Do you live on the north side of town?

So, with the arrival this week of emails about the club/team social events for the summer and fall, involving families, my anxiety and panic about being part of this group has reached a crescendo.  I just don't know how to be graceful about Zachary's death... on top of B.W.'s.  I don't feel safe letting these people into even a fraction of our life, nor do I care about "socializing".     

***

I recall that B's (high school) senior yearbook blurb about his dreams and his future life included something like:

... I hope to get married and have three children...

I don't think he could have ever imagined it this way. 



5 comments:

  1. Dear Gretchen,
    I've just come to your blog. I lost myself a 6 week baby 4 months ago and I am devastated. Everything you feel , everything you write is what i feel at the moment. I always thought, if something like losing a baby ever happened to me, i would die, and then it happened, and then i didn't die. I'm barely functioning for my other two children and husband. But that's not living, that's not the life i ever wanted. I can imagine for a moment how you are feeling, i am broken, if you are living through this for the second time you most be twice broken, pain over pain. That's too much for a person to handle. So sorry for you and your family. I am also at a point that don't care about "socializing". All the families around me with all their children and so carefree, can't do it right now, don't know if i ever will......Just sending you a big hug!

    ReplyDelete
    Replies
    1. I am so very sorry to hear about the loss of your son or daughter. It is an unbearable loss that somehow we learn to live with. At four months out, you are so very fresh in your shock and grief, and yet people begin to think they should see some life back in you. Hang in there. I am so, so sorry.

      Thank you for reading and commenting...

      Delete
  2. Gretchen: Thank you for validating my own antisocial tendencies. I did the same thing...do the same thing...sit away from the other mothers. Their reactions or lack of reactions are going to hurt too much and I just don't want to feel sad all the time. (And my husband wished for six kids...he's got five...but not the way he wanted them.)

    ReplyDelete
  3. Every event attended is a risk of reopening the wound, exposing ourselves to what should be simple social questions, risking our vulnerable bereaved selves to feeling pain again.
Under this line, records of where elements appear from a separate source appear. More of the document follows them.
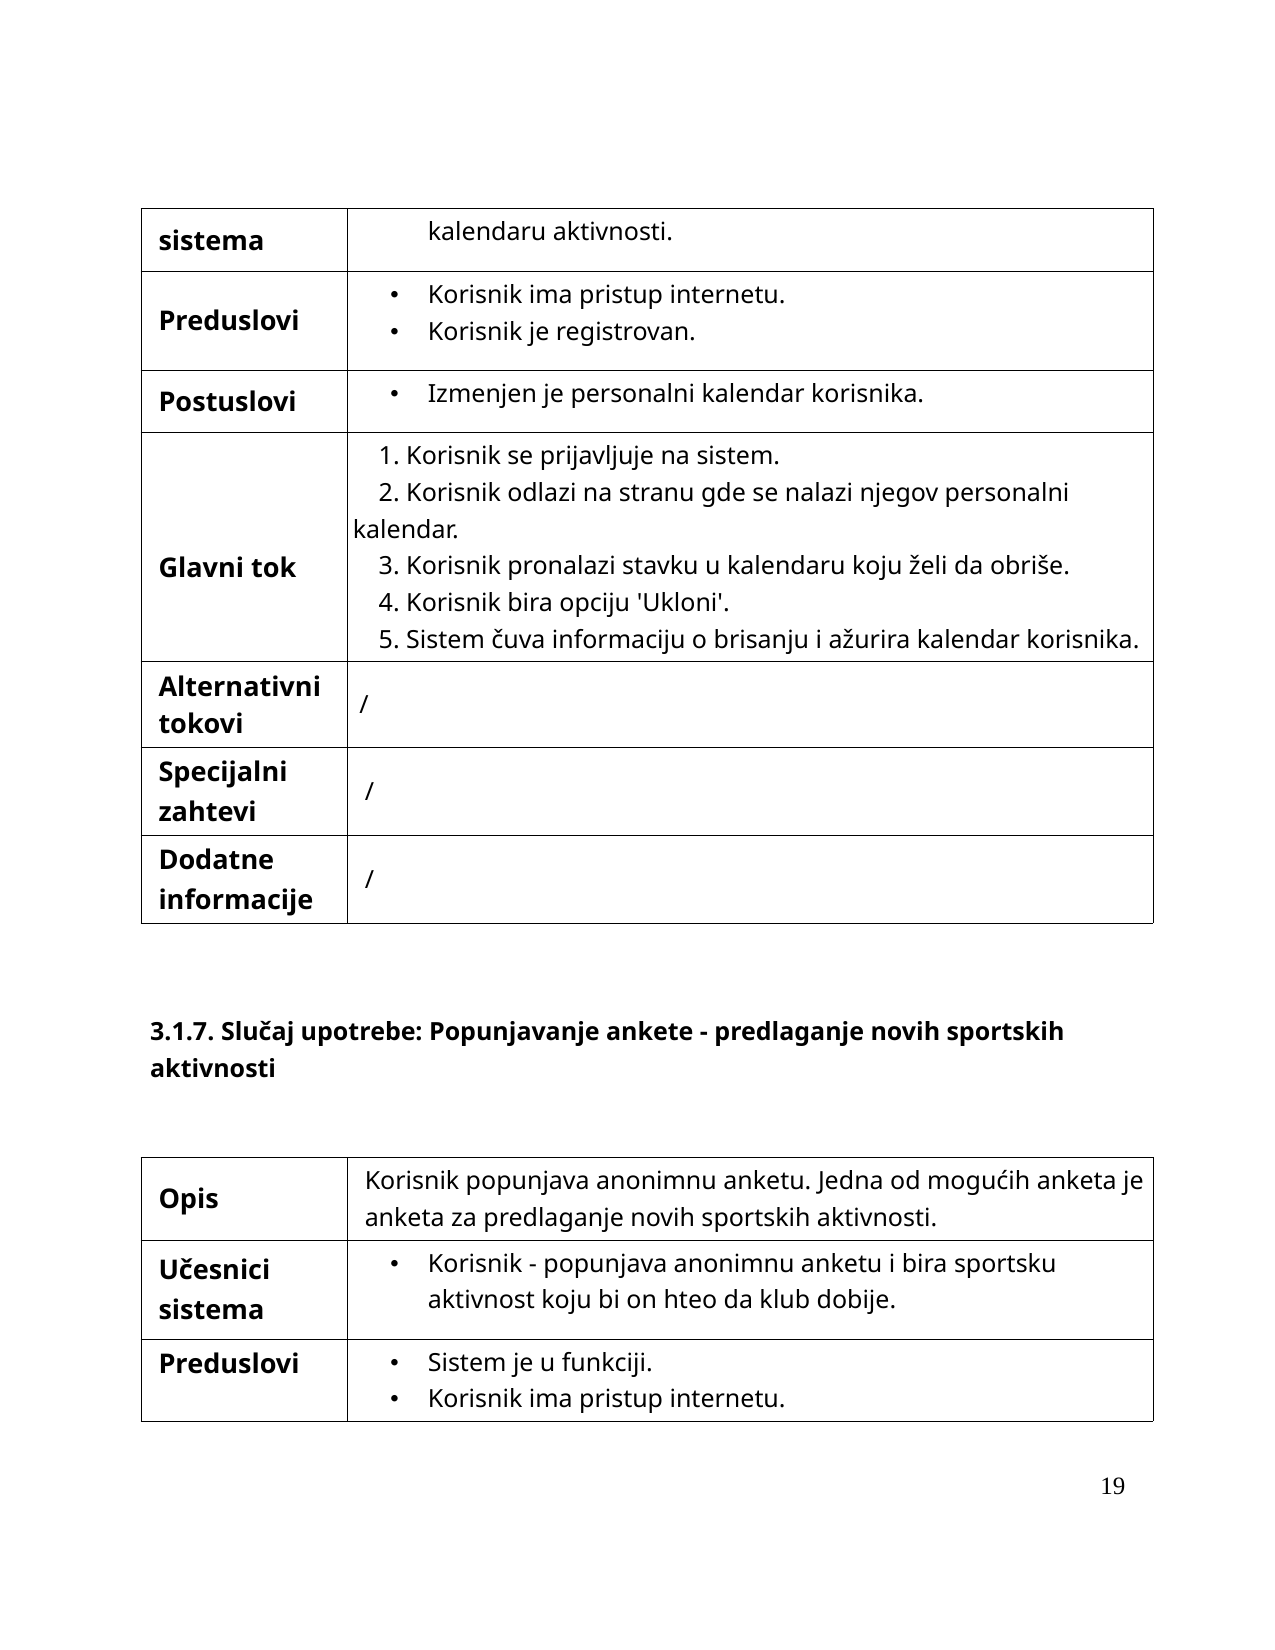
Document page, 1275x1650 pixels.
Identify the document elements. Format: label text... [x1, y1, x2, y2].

table_cell sistema [142, 209, 347, 271]
text 3.1.7. Slučaj upotrebe: Popunjavanje ankete - predlaganje novih sportskih aktivnosti [150, 1013, 1125, 1084]
table_cell / [348, 836, 1153, 923]
table_header Korisnik popunjava anonimnu anketu. Jedna od mogućih anketa je anketa za predlaganje novih sportskih aktivnosti. [348, 1158, 1153, 1239]
table_cell Alternativni tokovi [142, 662, 347, 747]
table_cell Izmenjen je personalni kalendar korisnika. [348, 371, 1153, 432]
table_cell Glavni tok [142, 433, 347, 661]
table_cell / [348, 748, 1153, 835]
table_cell Učesnici sistema [142, 1241, 347, 1338]
table_cell Korisnik ima pristup internetu. Korisnik je registrovan. [348, 272, 1153, 369]
table_cell Dodatne informacije [142, 836, 347, 923]
table_cell kalendaru aktivnosti. [348, 209, 1153, 271]
table_cell Preduslovi [142, 272, 347, 369]
table_cell Specijalni zahtevi [142, 748, 347, 835]
table_cell 1. Korisnik se prijavljuje na sistem. 2. Korisnik odlazi na stranu gde se nalazi njegov personalni kalendar. 3. Korisnik pronalazi stavku u kalendaru koju želi da obriše. 4. Korisnik bira opciju 'Ukloni'. 5. Sistem čuva informaciju o brisanju i ažurira kalendar korisnika. [348, 433, 1153, 661]
table_cell Preduslovi [142, 1340, 347, 1421]
table_header Opis [142, 1158, 347, 1239]
table_cell / [348, 662, 1153, 747]
table_cell Korisnik - popunjava anonimnu anketu i bira sportsku aktivnost koju bi on hteo da klub dobije. [348, 1241, 1153, 1338]
table_cell Postuslovi [142, 371, 347, 432]
table_cell Sistem je u funkciji. Korisnik ima pristup internetu. Korisnik je registrovan. [348, 1340, 1153, 1421]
    I recently saw a mother who had a baby the same month Heidi was born. I saw her the other day at the park and I thought " I hate her". As you said, how could it be so effortless for some? I forgave myself for this terrible feeling that was truth to me in that moment. Of course, I don't really hate her - I don't even know her. Who knows what she has been through.

    "Gotcha"....I felt the sting of that just reading it. That's all she cold muster? Most people can at least get an "I'm so sorry" out. That's why we need shirts that's say "my baby died" so people will know we just aren't being bitchy or isolates. The double pain you have to endure is just too much. It's no wonder your feet pain you - the part of your body that connects you to a world that has been excessively cruel - twice.

    But what can we do? The risk of the pain is worth it sometimes just to see the beam of a smile that our living children have when we see them kick that ball. That's the smile that brings us back.

    Thank you for writing Gretchen.



    ReplyDelete
  4. I related so much to everything that you described, Gretchen. We adopted a dog in February and I continually have thoughts about the amount of time that we have had with her in comparison to the lack of time that we had with our son. It's so strange to think that we've now had our dog for 6 months longer than our son was alive. Sometimes I feel I know her better than I knew Anthony. It's such a hard thing to think about.

    I can also completely relate to the crushing feeling of seeing other kids who are close to the age that he would be now. Those painful encounters make me realize even more the passage of time while marveling at the fact that these children are somehow still alive--it indeed seems so easy for others. And the insensitivity of these other parents only amplifies the pain and the sense of isolation.

    Sending lots of love and hugs to you.